Not Seeing

Short post tonight: I’m tired and stressed. The stress comes from the fact that a contention I’ve been involved in for the past year and a half is close to being settled, and I’m negotiating among a bunch of different people, some of whom are quite helpful and generous, some of whom are concerned for me to the point of being unwilling to see any other points of view, some of whom are doing their kind and tolerant best to be impartial, and some of whom are graceless, friendless, paranoid assholes. As the end gets nearer, it seems, the stakes get higher, and so too the stress — and the higher the stress gets, the less willing I am to negotiate, and the more I feel like tossing it all out the window and saying: to hell with a settlement; let’s go toe-to-toe, because you know I’ll win, asshole. My wrath is huge. My case is stronger, my will is stronger, my friends are stronger. And, morally, I’m right.

I can’t really say more than that here, at least until it’s done, but I’m happy to have an excellent ally in my corner, and I don’t think the graceless, friendless, paranoid asshole quite grasps how lucky he is to have a tentative agreement from me, since — after the unbelievably scummy things he’s done — nothing would make me happier than to see him ruined. Part of me would be willing to give up everything to see that happen. And it gives me a grim smile to think about that.

On the good side, I recently picked up Nigella Lawson’s wonderful cookbook, How to Eat, and am delighted by its voice, its wit, its downright (dare I use the word?) snarkiness. It’s a pleasure to read, and the recipes are terrific: last night I had company for dinner, and tried my hand at making a fish pie. It came out so, so good.

Lastly, and the point of this post: John, in a recent response, points to the “intellectual blindspot” of the discipline of composition (at least as it’s portrayed in the highly four-year university-oriented discussions in CCC and in the popular histories of the field) in its complete refusal to acknowledge community college scholarship.

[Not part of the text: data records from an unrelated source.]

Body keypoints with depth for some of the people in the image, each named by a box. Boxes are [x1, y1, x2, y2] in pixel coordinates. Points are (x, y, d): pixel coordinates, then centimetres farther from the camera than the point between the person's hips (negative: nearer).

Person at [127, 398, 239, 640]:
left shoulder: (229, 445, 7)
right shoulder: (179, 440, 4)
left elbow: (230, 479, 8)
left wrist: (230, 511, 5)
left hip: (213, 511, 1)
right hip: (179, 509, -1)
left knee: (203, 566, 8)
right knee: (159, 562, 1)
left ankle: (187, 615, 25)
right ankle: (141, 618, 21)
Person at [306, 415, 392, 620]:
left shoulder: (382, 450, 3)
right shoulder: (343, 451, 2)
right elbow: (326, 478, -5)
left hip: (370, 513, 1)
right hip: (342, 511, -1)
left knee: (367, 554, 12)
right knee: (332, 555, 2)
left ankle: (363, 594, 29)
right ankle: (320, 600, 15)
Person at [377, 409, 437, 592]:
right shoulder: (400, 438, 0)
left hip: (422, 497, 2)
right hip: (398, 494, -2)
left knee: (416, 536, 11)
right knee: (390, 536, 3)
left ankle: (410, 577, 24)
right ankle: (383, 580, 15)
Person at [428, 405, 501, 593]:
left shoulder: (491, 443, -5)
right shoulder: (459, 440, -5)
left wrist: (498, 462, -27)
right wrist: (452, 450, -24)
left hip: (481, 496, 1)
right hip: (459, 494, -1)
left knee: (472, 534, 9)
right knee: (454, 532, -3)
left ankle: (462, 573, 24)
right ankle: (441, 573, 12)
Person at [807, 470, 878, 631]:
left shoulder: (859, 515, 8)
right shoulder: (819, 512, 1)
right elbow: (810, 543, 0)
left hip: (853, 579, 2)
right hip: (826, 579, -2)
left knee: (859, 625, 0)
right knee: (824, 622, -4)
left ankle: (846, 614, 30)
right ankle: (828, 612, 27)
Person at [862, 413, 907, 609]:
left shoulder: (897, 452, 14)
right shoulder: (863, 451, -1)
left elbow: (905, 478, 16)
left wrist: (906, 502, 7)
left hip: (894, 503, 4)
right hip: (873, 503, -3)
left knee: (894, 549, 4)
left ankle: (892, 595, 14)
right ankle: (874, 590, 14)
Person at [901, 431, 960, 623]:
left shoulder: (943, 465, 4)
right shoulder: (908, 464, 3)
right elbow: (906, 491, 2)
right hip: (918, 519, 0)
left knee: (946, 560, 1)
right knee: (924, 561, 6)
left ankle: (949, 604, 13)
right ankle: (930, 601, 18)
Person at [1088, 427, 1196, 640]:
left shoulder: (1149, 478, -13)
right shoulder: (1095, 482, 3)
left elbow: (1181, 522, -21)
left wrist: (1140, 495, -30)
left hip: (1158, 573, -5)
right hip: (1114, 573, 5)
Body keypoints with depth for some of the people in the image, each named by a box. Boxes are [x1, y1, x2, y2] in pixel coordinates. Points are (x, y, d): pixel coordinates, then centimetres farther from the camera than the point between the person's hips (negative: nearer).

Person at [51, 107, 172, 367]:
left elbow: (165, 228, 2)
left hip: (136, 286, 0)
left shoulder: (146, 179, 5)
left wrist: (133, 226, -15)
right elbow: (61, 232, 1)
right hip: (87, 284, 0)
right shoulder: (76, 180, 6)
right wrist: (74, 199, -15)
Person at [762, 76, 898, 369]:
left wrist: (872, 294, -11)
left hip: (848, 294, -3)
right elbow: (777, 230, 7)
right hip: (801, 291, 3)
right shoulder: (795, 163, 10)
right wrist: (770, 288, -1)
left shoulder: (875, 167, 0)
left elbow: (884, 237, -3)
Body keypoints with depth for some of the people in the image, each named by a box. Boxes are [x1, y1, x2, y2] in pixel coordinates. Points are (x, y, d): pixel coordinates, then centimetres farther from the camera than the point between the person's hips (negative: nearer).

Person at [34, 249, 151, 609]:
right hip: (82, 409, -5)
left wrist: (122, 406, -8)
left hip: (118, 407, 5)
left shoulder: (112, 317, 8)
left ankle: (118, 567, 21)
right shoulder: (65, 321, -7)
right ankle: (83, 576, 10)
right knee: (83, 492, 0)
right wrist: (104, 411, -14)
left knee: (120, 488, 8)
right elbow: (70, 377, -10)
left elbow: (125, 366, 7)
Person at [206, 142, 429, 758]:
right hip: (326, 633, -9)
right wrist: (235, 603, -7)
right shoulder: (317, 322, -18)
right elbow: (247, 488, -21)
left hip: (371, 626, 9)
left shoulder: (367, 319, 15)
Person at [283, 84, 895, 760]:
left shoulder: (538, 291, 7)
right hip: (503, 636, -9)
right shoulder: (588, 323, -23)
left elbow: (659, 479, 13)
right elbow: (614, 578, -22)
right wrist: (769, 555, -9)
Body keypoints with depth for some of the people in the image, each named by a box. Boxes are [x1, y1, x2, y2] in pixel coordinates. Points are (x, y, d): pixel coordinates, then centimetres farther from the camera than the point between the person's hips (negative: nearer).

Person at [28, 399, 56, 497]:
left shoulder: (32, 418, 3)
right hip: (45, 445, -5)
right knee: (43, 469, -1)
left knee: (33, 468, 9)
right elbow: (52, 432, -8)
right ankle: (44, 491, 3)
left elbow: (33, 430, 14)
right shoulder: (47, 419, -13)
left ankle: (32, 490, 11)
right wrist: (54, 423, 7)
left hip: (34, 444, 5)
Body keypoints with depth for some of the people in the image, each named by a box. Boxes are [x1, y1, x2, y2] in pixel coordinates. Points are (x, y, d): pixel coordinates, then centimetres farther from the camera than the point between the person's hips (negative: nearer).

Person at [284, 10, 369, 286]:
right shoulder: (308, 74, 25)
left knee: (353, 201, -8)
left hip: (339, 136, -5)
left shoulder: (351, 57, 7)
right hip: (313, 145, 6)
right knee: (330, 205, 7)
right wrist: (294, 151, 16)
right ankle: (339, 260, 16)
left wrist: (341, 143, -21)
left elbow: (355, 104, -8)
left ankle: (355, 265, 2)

He’s absolutely right, and this is one of the things I’d like to focus on in my dissertation; the ways in which university-oriented composition scholars avoid talking about composition in community colleges because to talk about such things would be to talk about class, and class difference. In fact, the absence of talk about community colleges in the discourse of composition would seem to me to be the single most significant factor in favor of my thesis about why we don’t talk about class, which in some ways goes back to Burke’s notions of embarassment, but also goes back to constructions Berlin offers of the vocational eduacation and liberal education models. Compositionists have a stake in seeing their — our — discipline as egalitarian, and any talk to the contrary is dangerous, no matter how obvious the problems it points out may be.

John recommends Howard Tinberg. Perhaps it’s another piece of evidence in his favor that none of the five colleges in this area have his books in their libraries.